DeepMind’s idea of using human preferences to optimize the way an AI model learns is not new, says Sara Hooker, who runs Cohere for AI, a nonprofit AI research lab.
“But the improvements are compelling and show clear benefits for human-driven optimization of dialog agents in a large language model environment,” says Hooker.
Douwe Kiela, a researcher at AI startup Hugging Face, says Sparrow is “a nice next step that follows the general trend in AI, where we’re more seriously trying to improve the security aspects of implementing models in large languages.”
But there’s a lot of work to be done before these conversational AI models can be deployed in the wild.
The sparrow still makes mistakes. The model sometimes goes off topic or makes up random answers. Determined participants were also able to make rules for breaking the model 8% of the time. (This is still an improvement over older models: previous DeepMind models broke the rules three times more often than Sparrow.)

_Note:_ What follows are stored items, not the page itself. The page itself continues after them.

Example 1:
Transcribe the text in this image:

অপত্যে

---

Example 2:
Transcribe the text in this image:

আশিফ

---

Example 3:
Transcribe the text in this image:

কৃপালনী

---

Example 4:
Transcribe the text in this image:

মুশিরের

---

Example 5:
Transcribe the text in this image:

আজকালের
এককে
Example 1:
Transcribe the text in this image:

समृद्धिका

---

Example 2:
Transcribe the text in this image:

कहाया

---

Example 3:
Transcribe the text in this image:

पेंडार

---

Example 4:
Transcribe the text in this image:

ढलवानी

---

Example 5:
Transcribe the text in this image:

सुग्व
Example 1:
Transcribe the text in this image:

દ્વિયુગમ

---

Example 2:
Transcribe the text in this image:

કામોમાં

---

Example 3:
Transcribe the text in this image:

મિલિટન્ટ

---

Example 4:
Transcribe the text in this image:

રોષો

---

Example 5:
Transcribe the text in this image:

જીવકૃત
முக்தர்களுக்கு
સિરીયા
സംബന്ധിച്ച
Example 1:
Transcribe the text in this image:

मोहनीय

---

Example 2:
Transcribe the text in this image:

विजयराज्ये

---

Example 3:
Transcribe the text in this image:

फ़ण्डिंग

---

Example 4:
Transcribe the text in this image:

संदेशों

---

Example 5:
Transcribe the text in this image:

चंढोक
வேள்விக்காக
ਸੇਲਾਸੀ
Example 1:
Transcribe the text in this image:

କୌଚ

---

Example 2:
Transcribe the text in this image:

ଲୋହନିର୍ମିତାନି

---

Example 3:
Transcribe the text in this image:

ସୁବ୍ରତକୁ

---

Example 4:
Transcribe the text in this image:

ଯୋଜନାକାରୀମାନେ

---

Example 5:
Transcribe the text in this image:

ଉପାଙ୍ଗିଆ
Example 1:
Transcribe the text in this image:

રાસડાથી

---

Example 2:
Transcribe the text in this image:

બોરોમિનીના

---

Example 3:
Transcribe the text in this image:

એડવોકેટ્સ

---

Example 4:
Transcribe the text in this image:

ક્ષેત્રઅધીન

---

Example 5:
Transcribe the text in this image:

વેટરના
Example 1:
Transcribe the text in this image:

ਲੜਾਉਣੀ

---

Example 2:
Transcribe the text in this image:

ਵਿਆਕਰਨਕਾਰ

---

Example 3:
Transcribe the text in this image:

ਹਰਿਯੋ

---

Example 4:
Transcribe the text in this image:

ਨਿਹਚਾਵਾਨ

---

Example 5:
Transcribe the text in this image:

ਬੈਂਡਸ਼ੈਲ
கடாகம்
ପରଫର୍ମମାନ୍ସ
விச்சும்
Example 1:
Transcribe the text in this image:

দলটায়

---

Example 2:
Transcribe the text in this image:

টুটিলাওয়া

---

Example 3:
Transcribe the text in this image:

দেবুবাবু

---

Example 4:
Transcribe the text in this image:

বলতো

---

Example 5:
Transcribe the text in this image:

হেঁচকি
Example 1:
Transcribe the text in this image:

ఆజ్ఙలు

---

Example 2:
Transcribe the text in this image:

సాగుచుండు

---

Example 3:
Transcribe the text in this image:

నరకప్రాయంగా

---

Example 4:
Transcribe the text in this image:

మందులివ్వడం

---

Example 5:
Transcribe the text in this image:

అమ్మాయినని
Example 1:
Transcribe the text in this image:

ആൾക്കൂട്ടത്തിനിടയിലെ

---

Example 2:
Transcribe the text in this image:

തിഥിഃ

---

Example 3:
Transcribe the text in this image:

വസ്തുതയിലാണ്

“For areas where the human toll could be high if an agent responds, such as providing medical and financial advice, this may still seem to many to be an unacceptably high failure rate,” says Hooker. The work is also built around an English-language model, “as we live in a world where technology must safely and responsibly serve many different languages,” she adds.
And Kiela points out another problem: “Relying on Google for information leads to unknown biases that are hard to detect, given that everything is closed source.”